*** Opening of Extracted entries ***

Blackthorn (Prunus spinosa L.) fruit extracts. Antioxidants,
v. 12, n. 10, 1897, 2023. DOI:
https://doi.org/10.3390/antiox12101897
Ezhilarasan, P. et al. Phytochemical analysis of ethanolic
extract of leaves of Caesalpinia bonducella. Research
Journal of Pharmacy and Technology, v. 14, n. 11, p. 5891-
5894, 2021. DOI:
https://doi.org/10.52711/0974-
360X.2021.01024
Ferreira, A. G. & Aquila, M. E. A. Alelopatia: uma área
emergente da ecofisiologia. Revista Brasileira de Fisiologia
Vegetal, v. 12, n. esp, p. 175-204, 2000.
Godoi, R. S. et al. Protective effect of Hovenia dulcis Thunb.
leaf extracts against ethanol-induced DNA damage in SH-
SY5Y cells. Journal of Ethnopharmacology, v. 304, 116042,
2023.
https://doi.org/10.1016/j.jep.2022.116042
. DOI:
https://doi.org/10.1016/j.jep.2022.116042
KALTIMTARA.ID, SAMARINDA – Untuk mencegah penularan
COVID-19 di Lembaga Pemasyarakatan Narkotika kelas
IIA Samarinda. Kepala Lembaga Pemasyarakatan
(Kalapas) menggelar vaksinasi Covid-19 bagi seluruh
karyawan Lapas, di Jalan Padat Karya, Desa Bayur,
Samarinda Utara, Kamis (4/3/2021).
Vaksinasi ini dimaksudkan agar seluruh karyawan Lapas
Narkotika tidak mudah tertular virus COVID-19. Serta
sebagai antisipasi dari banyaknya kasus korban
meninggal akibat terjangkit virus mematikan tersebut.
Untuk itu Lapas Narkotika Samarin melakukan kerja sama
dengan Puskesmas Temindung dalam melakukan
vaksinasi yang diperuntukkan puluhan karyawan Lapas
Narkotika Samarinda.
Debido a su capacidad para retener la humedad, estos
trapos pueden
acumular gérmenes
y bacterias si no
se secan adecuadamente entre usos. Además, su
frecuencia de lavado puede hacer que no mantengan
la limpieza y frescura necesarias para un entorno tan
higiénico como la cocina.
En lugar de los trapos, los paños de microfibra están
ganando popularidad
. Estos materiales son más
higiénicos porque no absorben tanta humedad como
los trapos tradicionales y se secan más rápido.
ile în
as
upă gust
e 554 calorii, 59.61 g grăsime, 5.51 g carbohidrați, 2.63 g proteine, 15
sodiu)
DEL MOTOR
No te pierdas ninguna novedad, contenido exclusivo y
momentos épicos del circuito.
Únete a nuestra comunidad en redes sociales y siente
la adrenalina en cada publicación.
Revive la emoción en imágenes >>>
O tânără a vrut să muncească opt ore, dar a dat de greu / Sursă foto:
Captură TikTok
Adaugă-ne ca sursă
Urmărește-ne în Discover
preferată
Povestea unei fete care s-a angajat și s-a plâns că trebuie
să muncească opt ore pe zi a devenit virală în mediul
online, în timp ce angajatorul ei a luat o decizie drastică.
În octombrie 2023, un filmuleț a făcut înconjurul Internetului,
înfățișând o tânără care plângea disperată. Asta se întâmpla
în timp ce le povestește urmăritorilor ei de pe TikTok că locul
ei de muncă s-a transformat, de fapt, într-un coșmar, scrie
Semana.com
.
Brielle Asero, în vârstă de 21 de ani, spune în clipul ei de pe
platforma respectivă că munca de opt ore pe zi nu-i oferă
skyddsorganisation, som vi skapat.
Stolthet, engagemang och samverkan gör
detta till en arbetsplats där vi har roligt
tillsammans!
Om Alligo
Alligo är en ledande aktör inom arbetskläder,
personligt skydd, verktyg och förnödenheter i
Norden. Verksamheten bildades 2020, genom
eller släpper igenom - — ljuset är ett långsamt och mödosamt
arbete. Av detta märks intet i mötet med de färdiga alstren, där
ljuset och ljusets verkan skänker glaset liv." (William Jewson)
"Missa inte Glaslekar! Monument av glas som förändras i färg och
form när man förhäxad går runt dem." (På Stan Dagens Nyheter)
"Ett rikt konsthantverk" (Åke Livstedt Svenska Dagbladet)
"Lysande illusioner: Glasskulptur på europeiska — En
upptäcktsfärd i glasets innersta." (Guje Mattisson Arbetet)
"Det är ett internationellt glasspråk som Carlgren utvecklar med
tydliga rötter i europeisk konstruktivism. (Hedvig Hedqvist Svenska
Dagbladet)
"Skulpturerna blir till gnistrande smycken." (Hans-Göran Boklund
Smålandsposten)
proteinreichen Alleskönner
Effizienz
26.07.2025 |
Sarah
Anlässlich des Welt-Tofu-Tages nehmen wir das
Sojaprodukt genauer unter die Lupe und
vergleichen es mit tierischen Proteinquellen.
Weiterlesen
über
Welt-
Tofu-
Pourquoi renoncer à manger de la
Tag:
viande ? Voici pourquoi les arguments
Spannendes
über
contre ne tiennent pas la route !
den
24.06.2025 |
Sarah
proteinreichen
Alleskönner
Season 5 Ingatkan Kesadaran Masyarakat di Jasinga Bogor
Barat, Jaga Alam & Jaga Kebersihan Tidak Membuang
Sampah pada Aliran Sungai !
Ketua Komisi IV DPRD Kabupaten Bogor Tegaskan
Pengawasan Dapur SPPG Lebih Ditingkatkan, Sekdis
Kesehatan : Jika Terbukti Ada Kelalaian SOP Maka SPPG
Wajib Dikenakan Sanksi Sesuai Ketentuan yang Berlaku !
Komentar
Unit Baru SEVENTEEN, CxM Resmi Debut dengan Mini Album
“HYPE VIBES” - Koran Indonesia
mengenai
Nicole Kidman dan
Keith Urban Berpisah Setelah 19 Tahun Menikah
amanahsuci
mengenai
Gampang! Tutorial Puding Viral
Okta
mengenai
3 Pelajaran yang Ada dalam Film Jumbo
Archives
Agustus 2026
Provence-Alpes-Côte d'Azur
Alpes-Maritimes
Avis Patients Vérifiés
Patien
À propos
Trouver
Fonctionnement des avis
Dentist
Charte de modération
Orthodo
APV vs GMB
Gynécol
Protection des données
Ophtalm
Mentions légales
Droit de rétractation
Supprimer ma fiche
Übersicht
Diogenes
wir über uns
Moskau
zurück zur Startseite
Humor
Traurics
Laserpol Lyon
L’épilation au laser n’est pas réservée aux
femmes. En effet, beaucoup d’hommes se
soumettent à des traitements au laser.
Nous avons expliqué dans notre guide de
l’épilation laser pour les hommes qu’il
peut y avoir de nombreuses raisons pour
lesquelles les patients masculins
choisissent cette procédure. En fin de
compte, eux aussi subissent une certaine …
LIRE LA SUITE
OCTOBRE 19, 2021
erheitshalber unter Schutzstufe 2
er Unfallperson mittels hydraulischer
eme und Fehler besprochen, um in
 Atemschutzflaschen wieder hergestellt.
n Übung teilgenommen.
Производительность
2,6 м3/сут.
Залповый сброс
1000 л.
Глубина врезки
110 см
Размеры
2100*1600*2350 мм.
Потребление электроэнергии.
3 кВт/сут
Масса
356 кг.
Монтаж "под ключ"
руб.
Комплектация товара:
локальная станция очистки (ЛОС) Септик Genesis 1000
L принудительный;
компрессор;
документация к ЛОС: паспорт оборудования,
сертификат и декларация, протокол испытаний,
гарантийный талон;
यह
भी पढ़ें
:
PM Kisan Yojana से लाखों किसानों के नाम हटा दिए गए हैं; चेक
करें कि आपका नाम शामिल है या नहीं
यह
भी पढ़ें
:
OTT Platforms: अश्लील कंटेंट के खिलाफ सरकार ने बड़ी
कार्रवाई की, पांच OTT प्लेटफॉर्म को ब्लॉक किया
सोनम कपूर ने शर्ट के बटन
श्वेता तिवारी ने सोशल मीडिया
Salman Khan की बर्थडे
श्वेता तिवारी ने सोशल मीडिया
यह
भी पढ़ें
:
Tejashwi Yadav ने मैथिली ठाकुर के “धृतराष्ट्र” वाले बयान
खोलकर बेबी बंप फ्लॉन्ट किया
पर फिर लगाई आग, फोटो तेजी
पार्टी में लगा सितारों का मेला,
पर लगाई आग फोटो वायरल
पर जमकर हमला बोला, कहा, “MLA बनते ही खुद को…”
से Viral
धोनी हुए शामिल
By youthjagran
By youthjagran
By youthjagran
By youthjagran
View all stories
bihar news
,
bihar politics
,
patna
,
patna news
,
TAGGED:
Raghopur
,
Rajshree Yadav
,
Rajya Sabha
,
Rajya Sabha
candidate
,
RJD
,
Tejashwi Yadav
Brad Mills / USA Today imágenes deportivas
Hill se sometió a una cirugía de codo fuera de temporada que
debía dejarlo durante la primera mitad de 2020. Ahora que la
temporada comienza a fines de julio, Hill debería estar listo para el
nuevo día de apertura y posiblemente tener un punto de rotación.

*** Close of Extracted entries ***

• Assignment: Every line of the listing above that contains "Lembaga" is to be copied.

• Your response:
COVID-19 di Lembaga Pemasyarakatan Narkotika kelas
IIA Samarinda. Kepala Lembaga Pemasyarakatan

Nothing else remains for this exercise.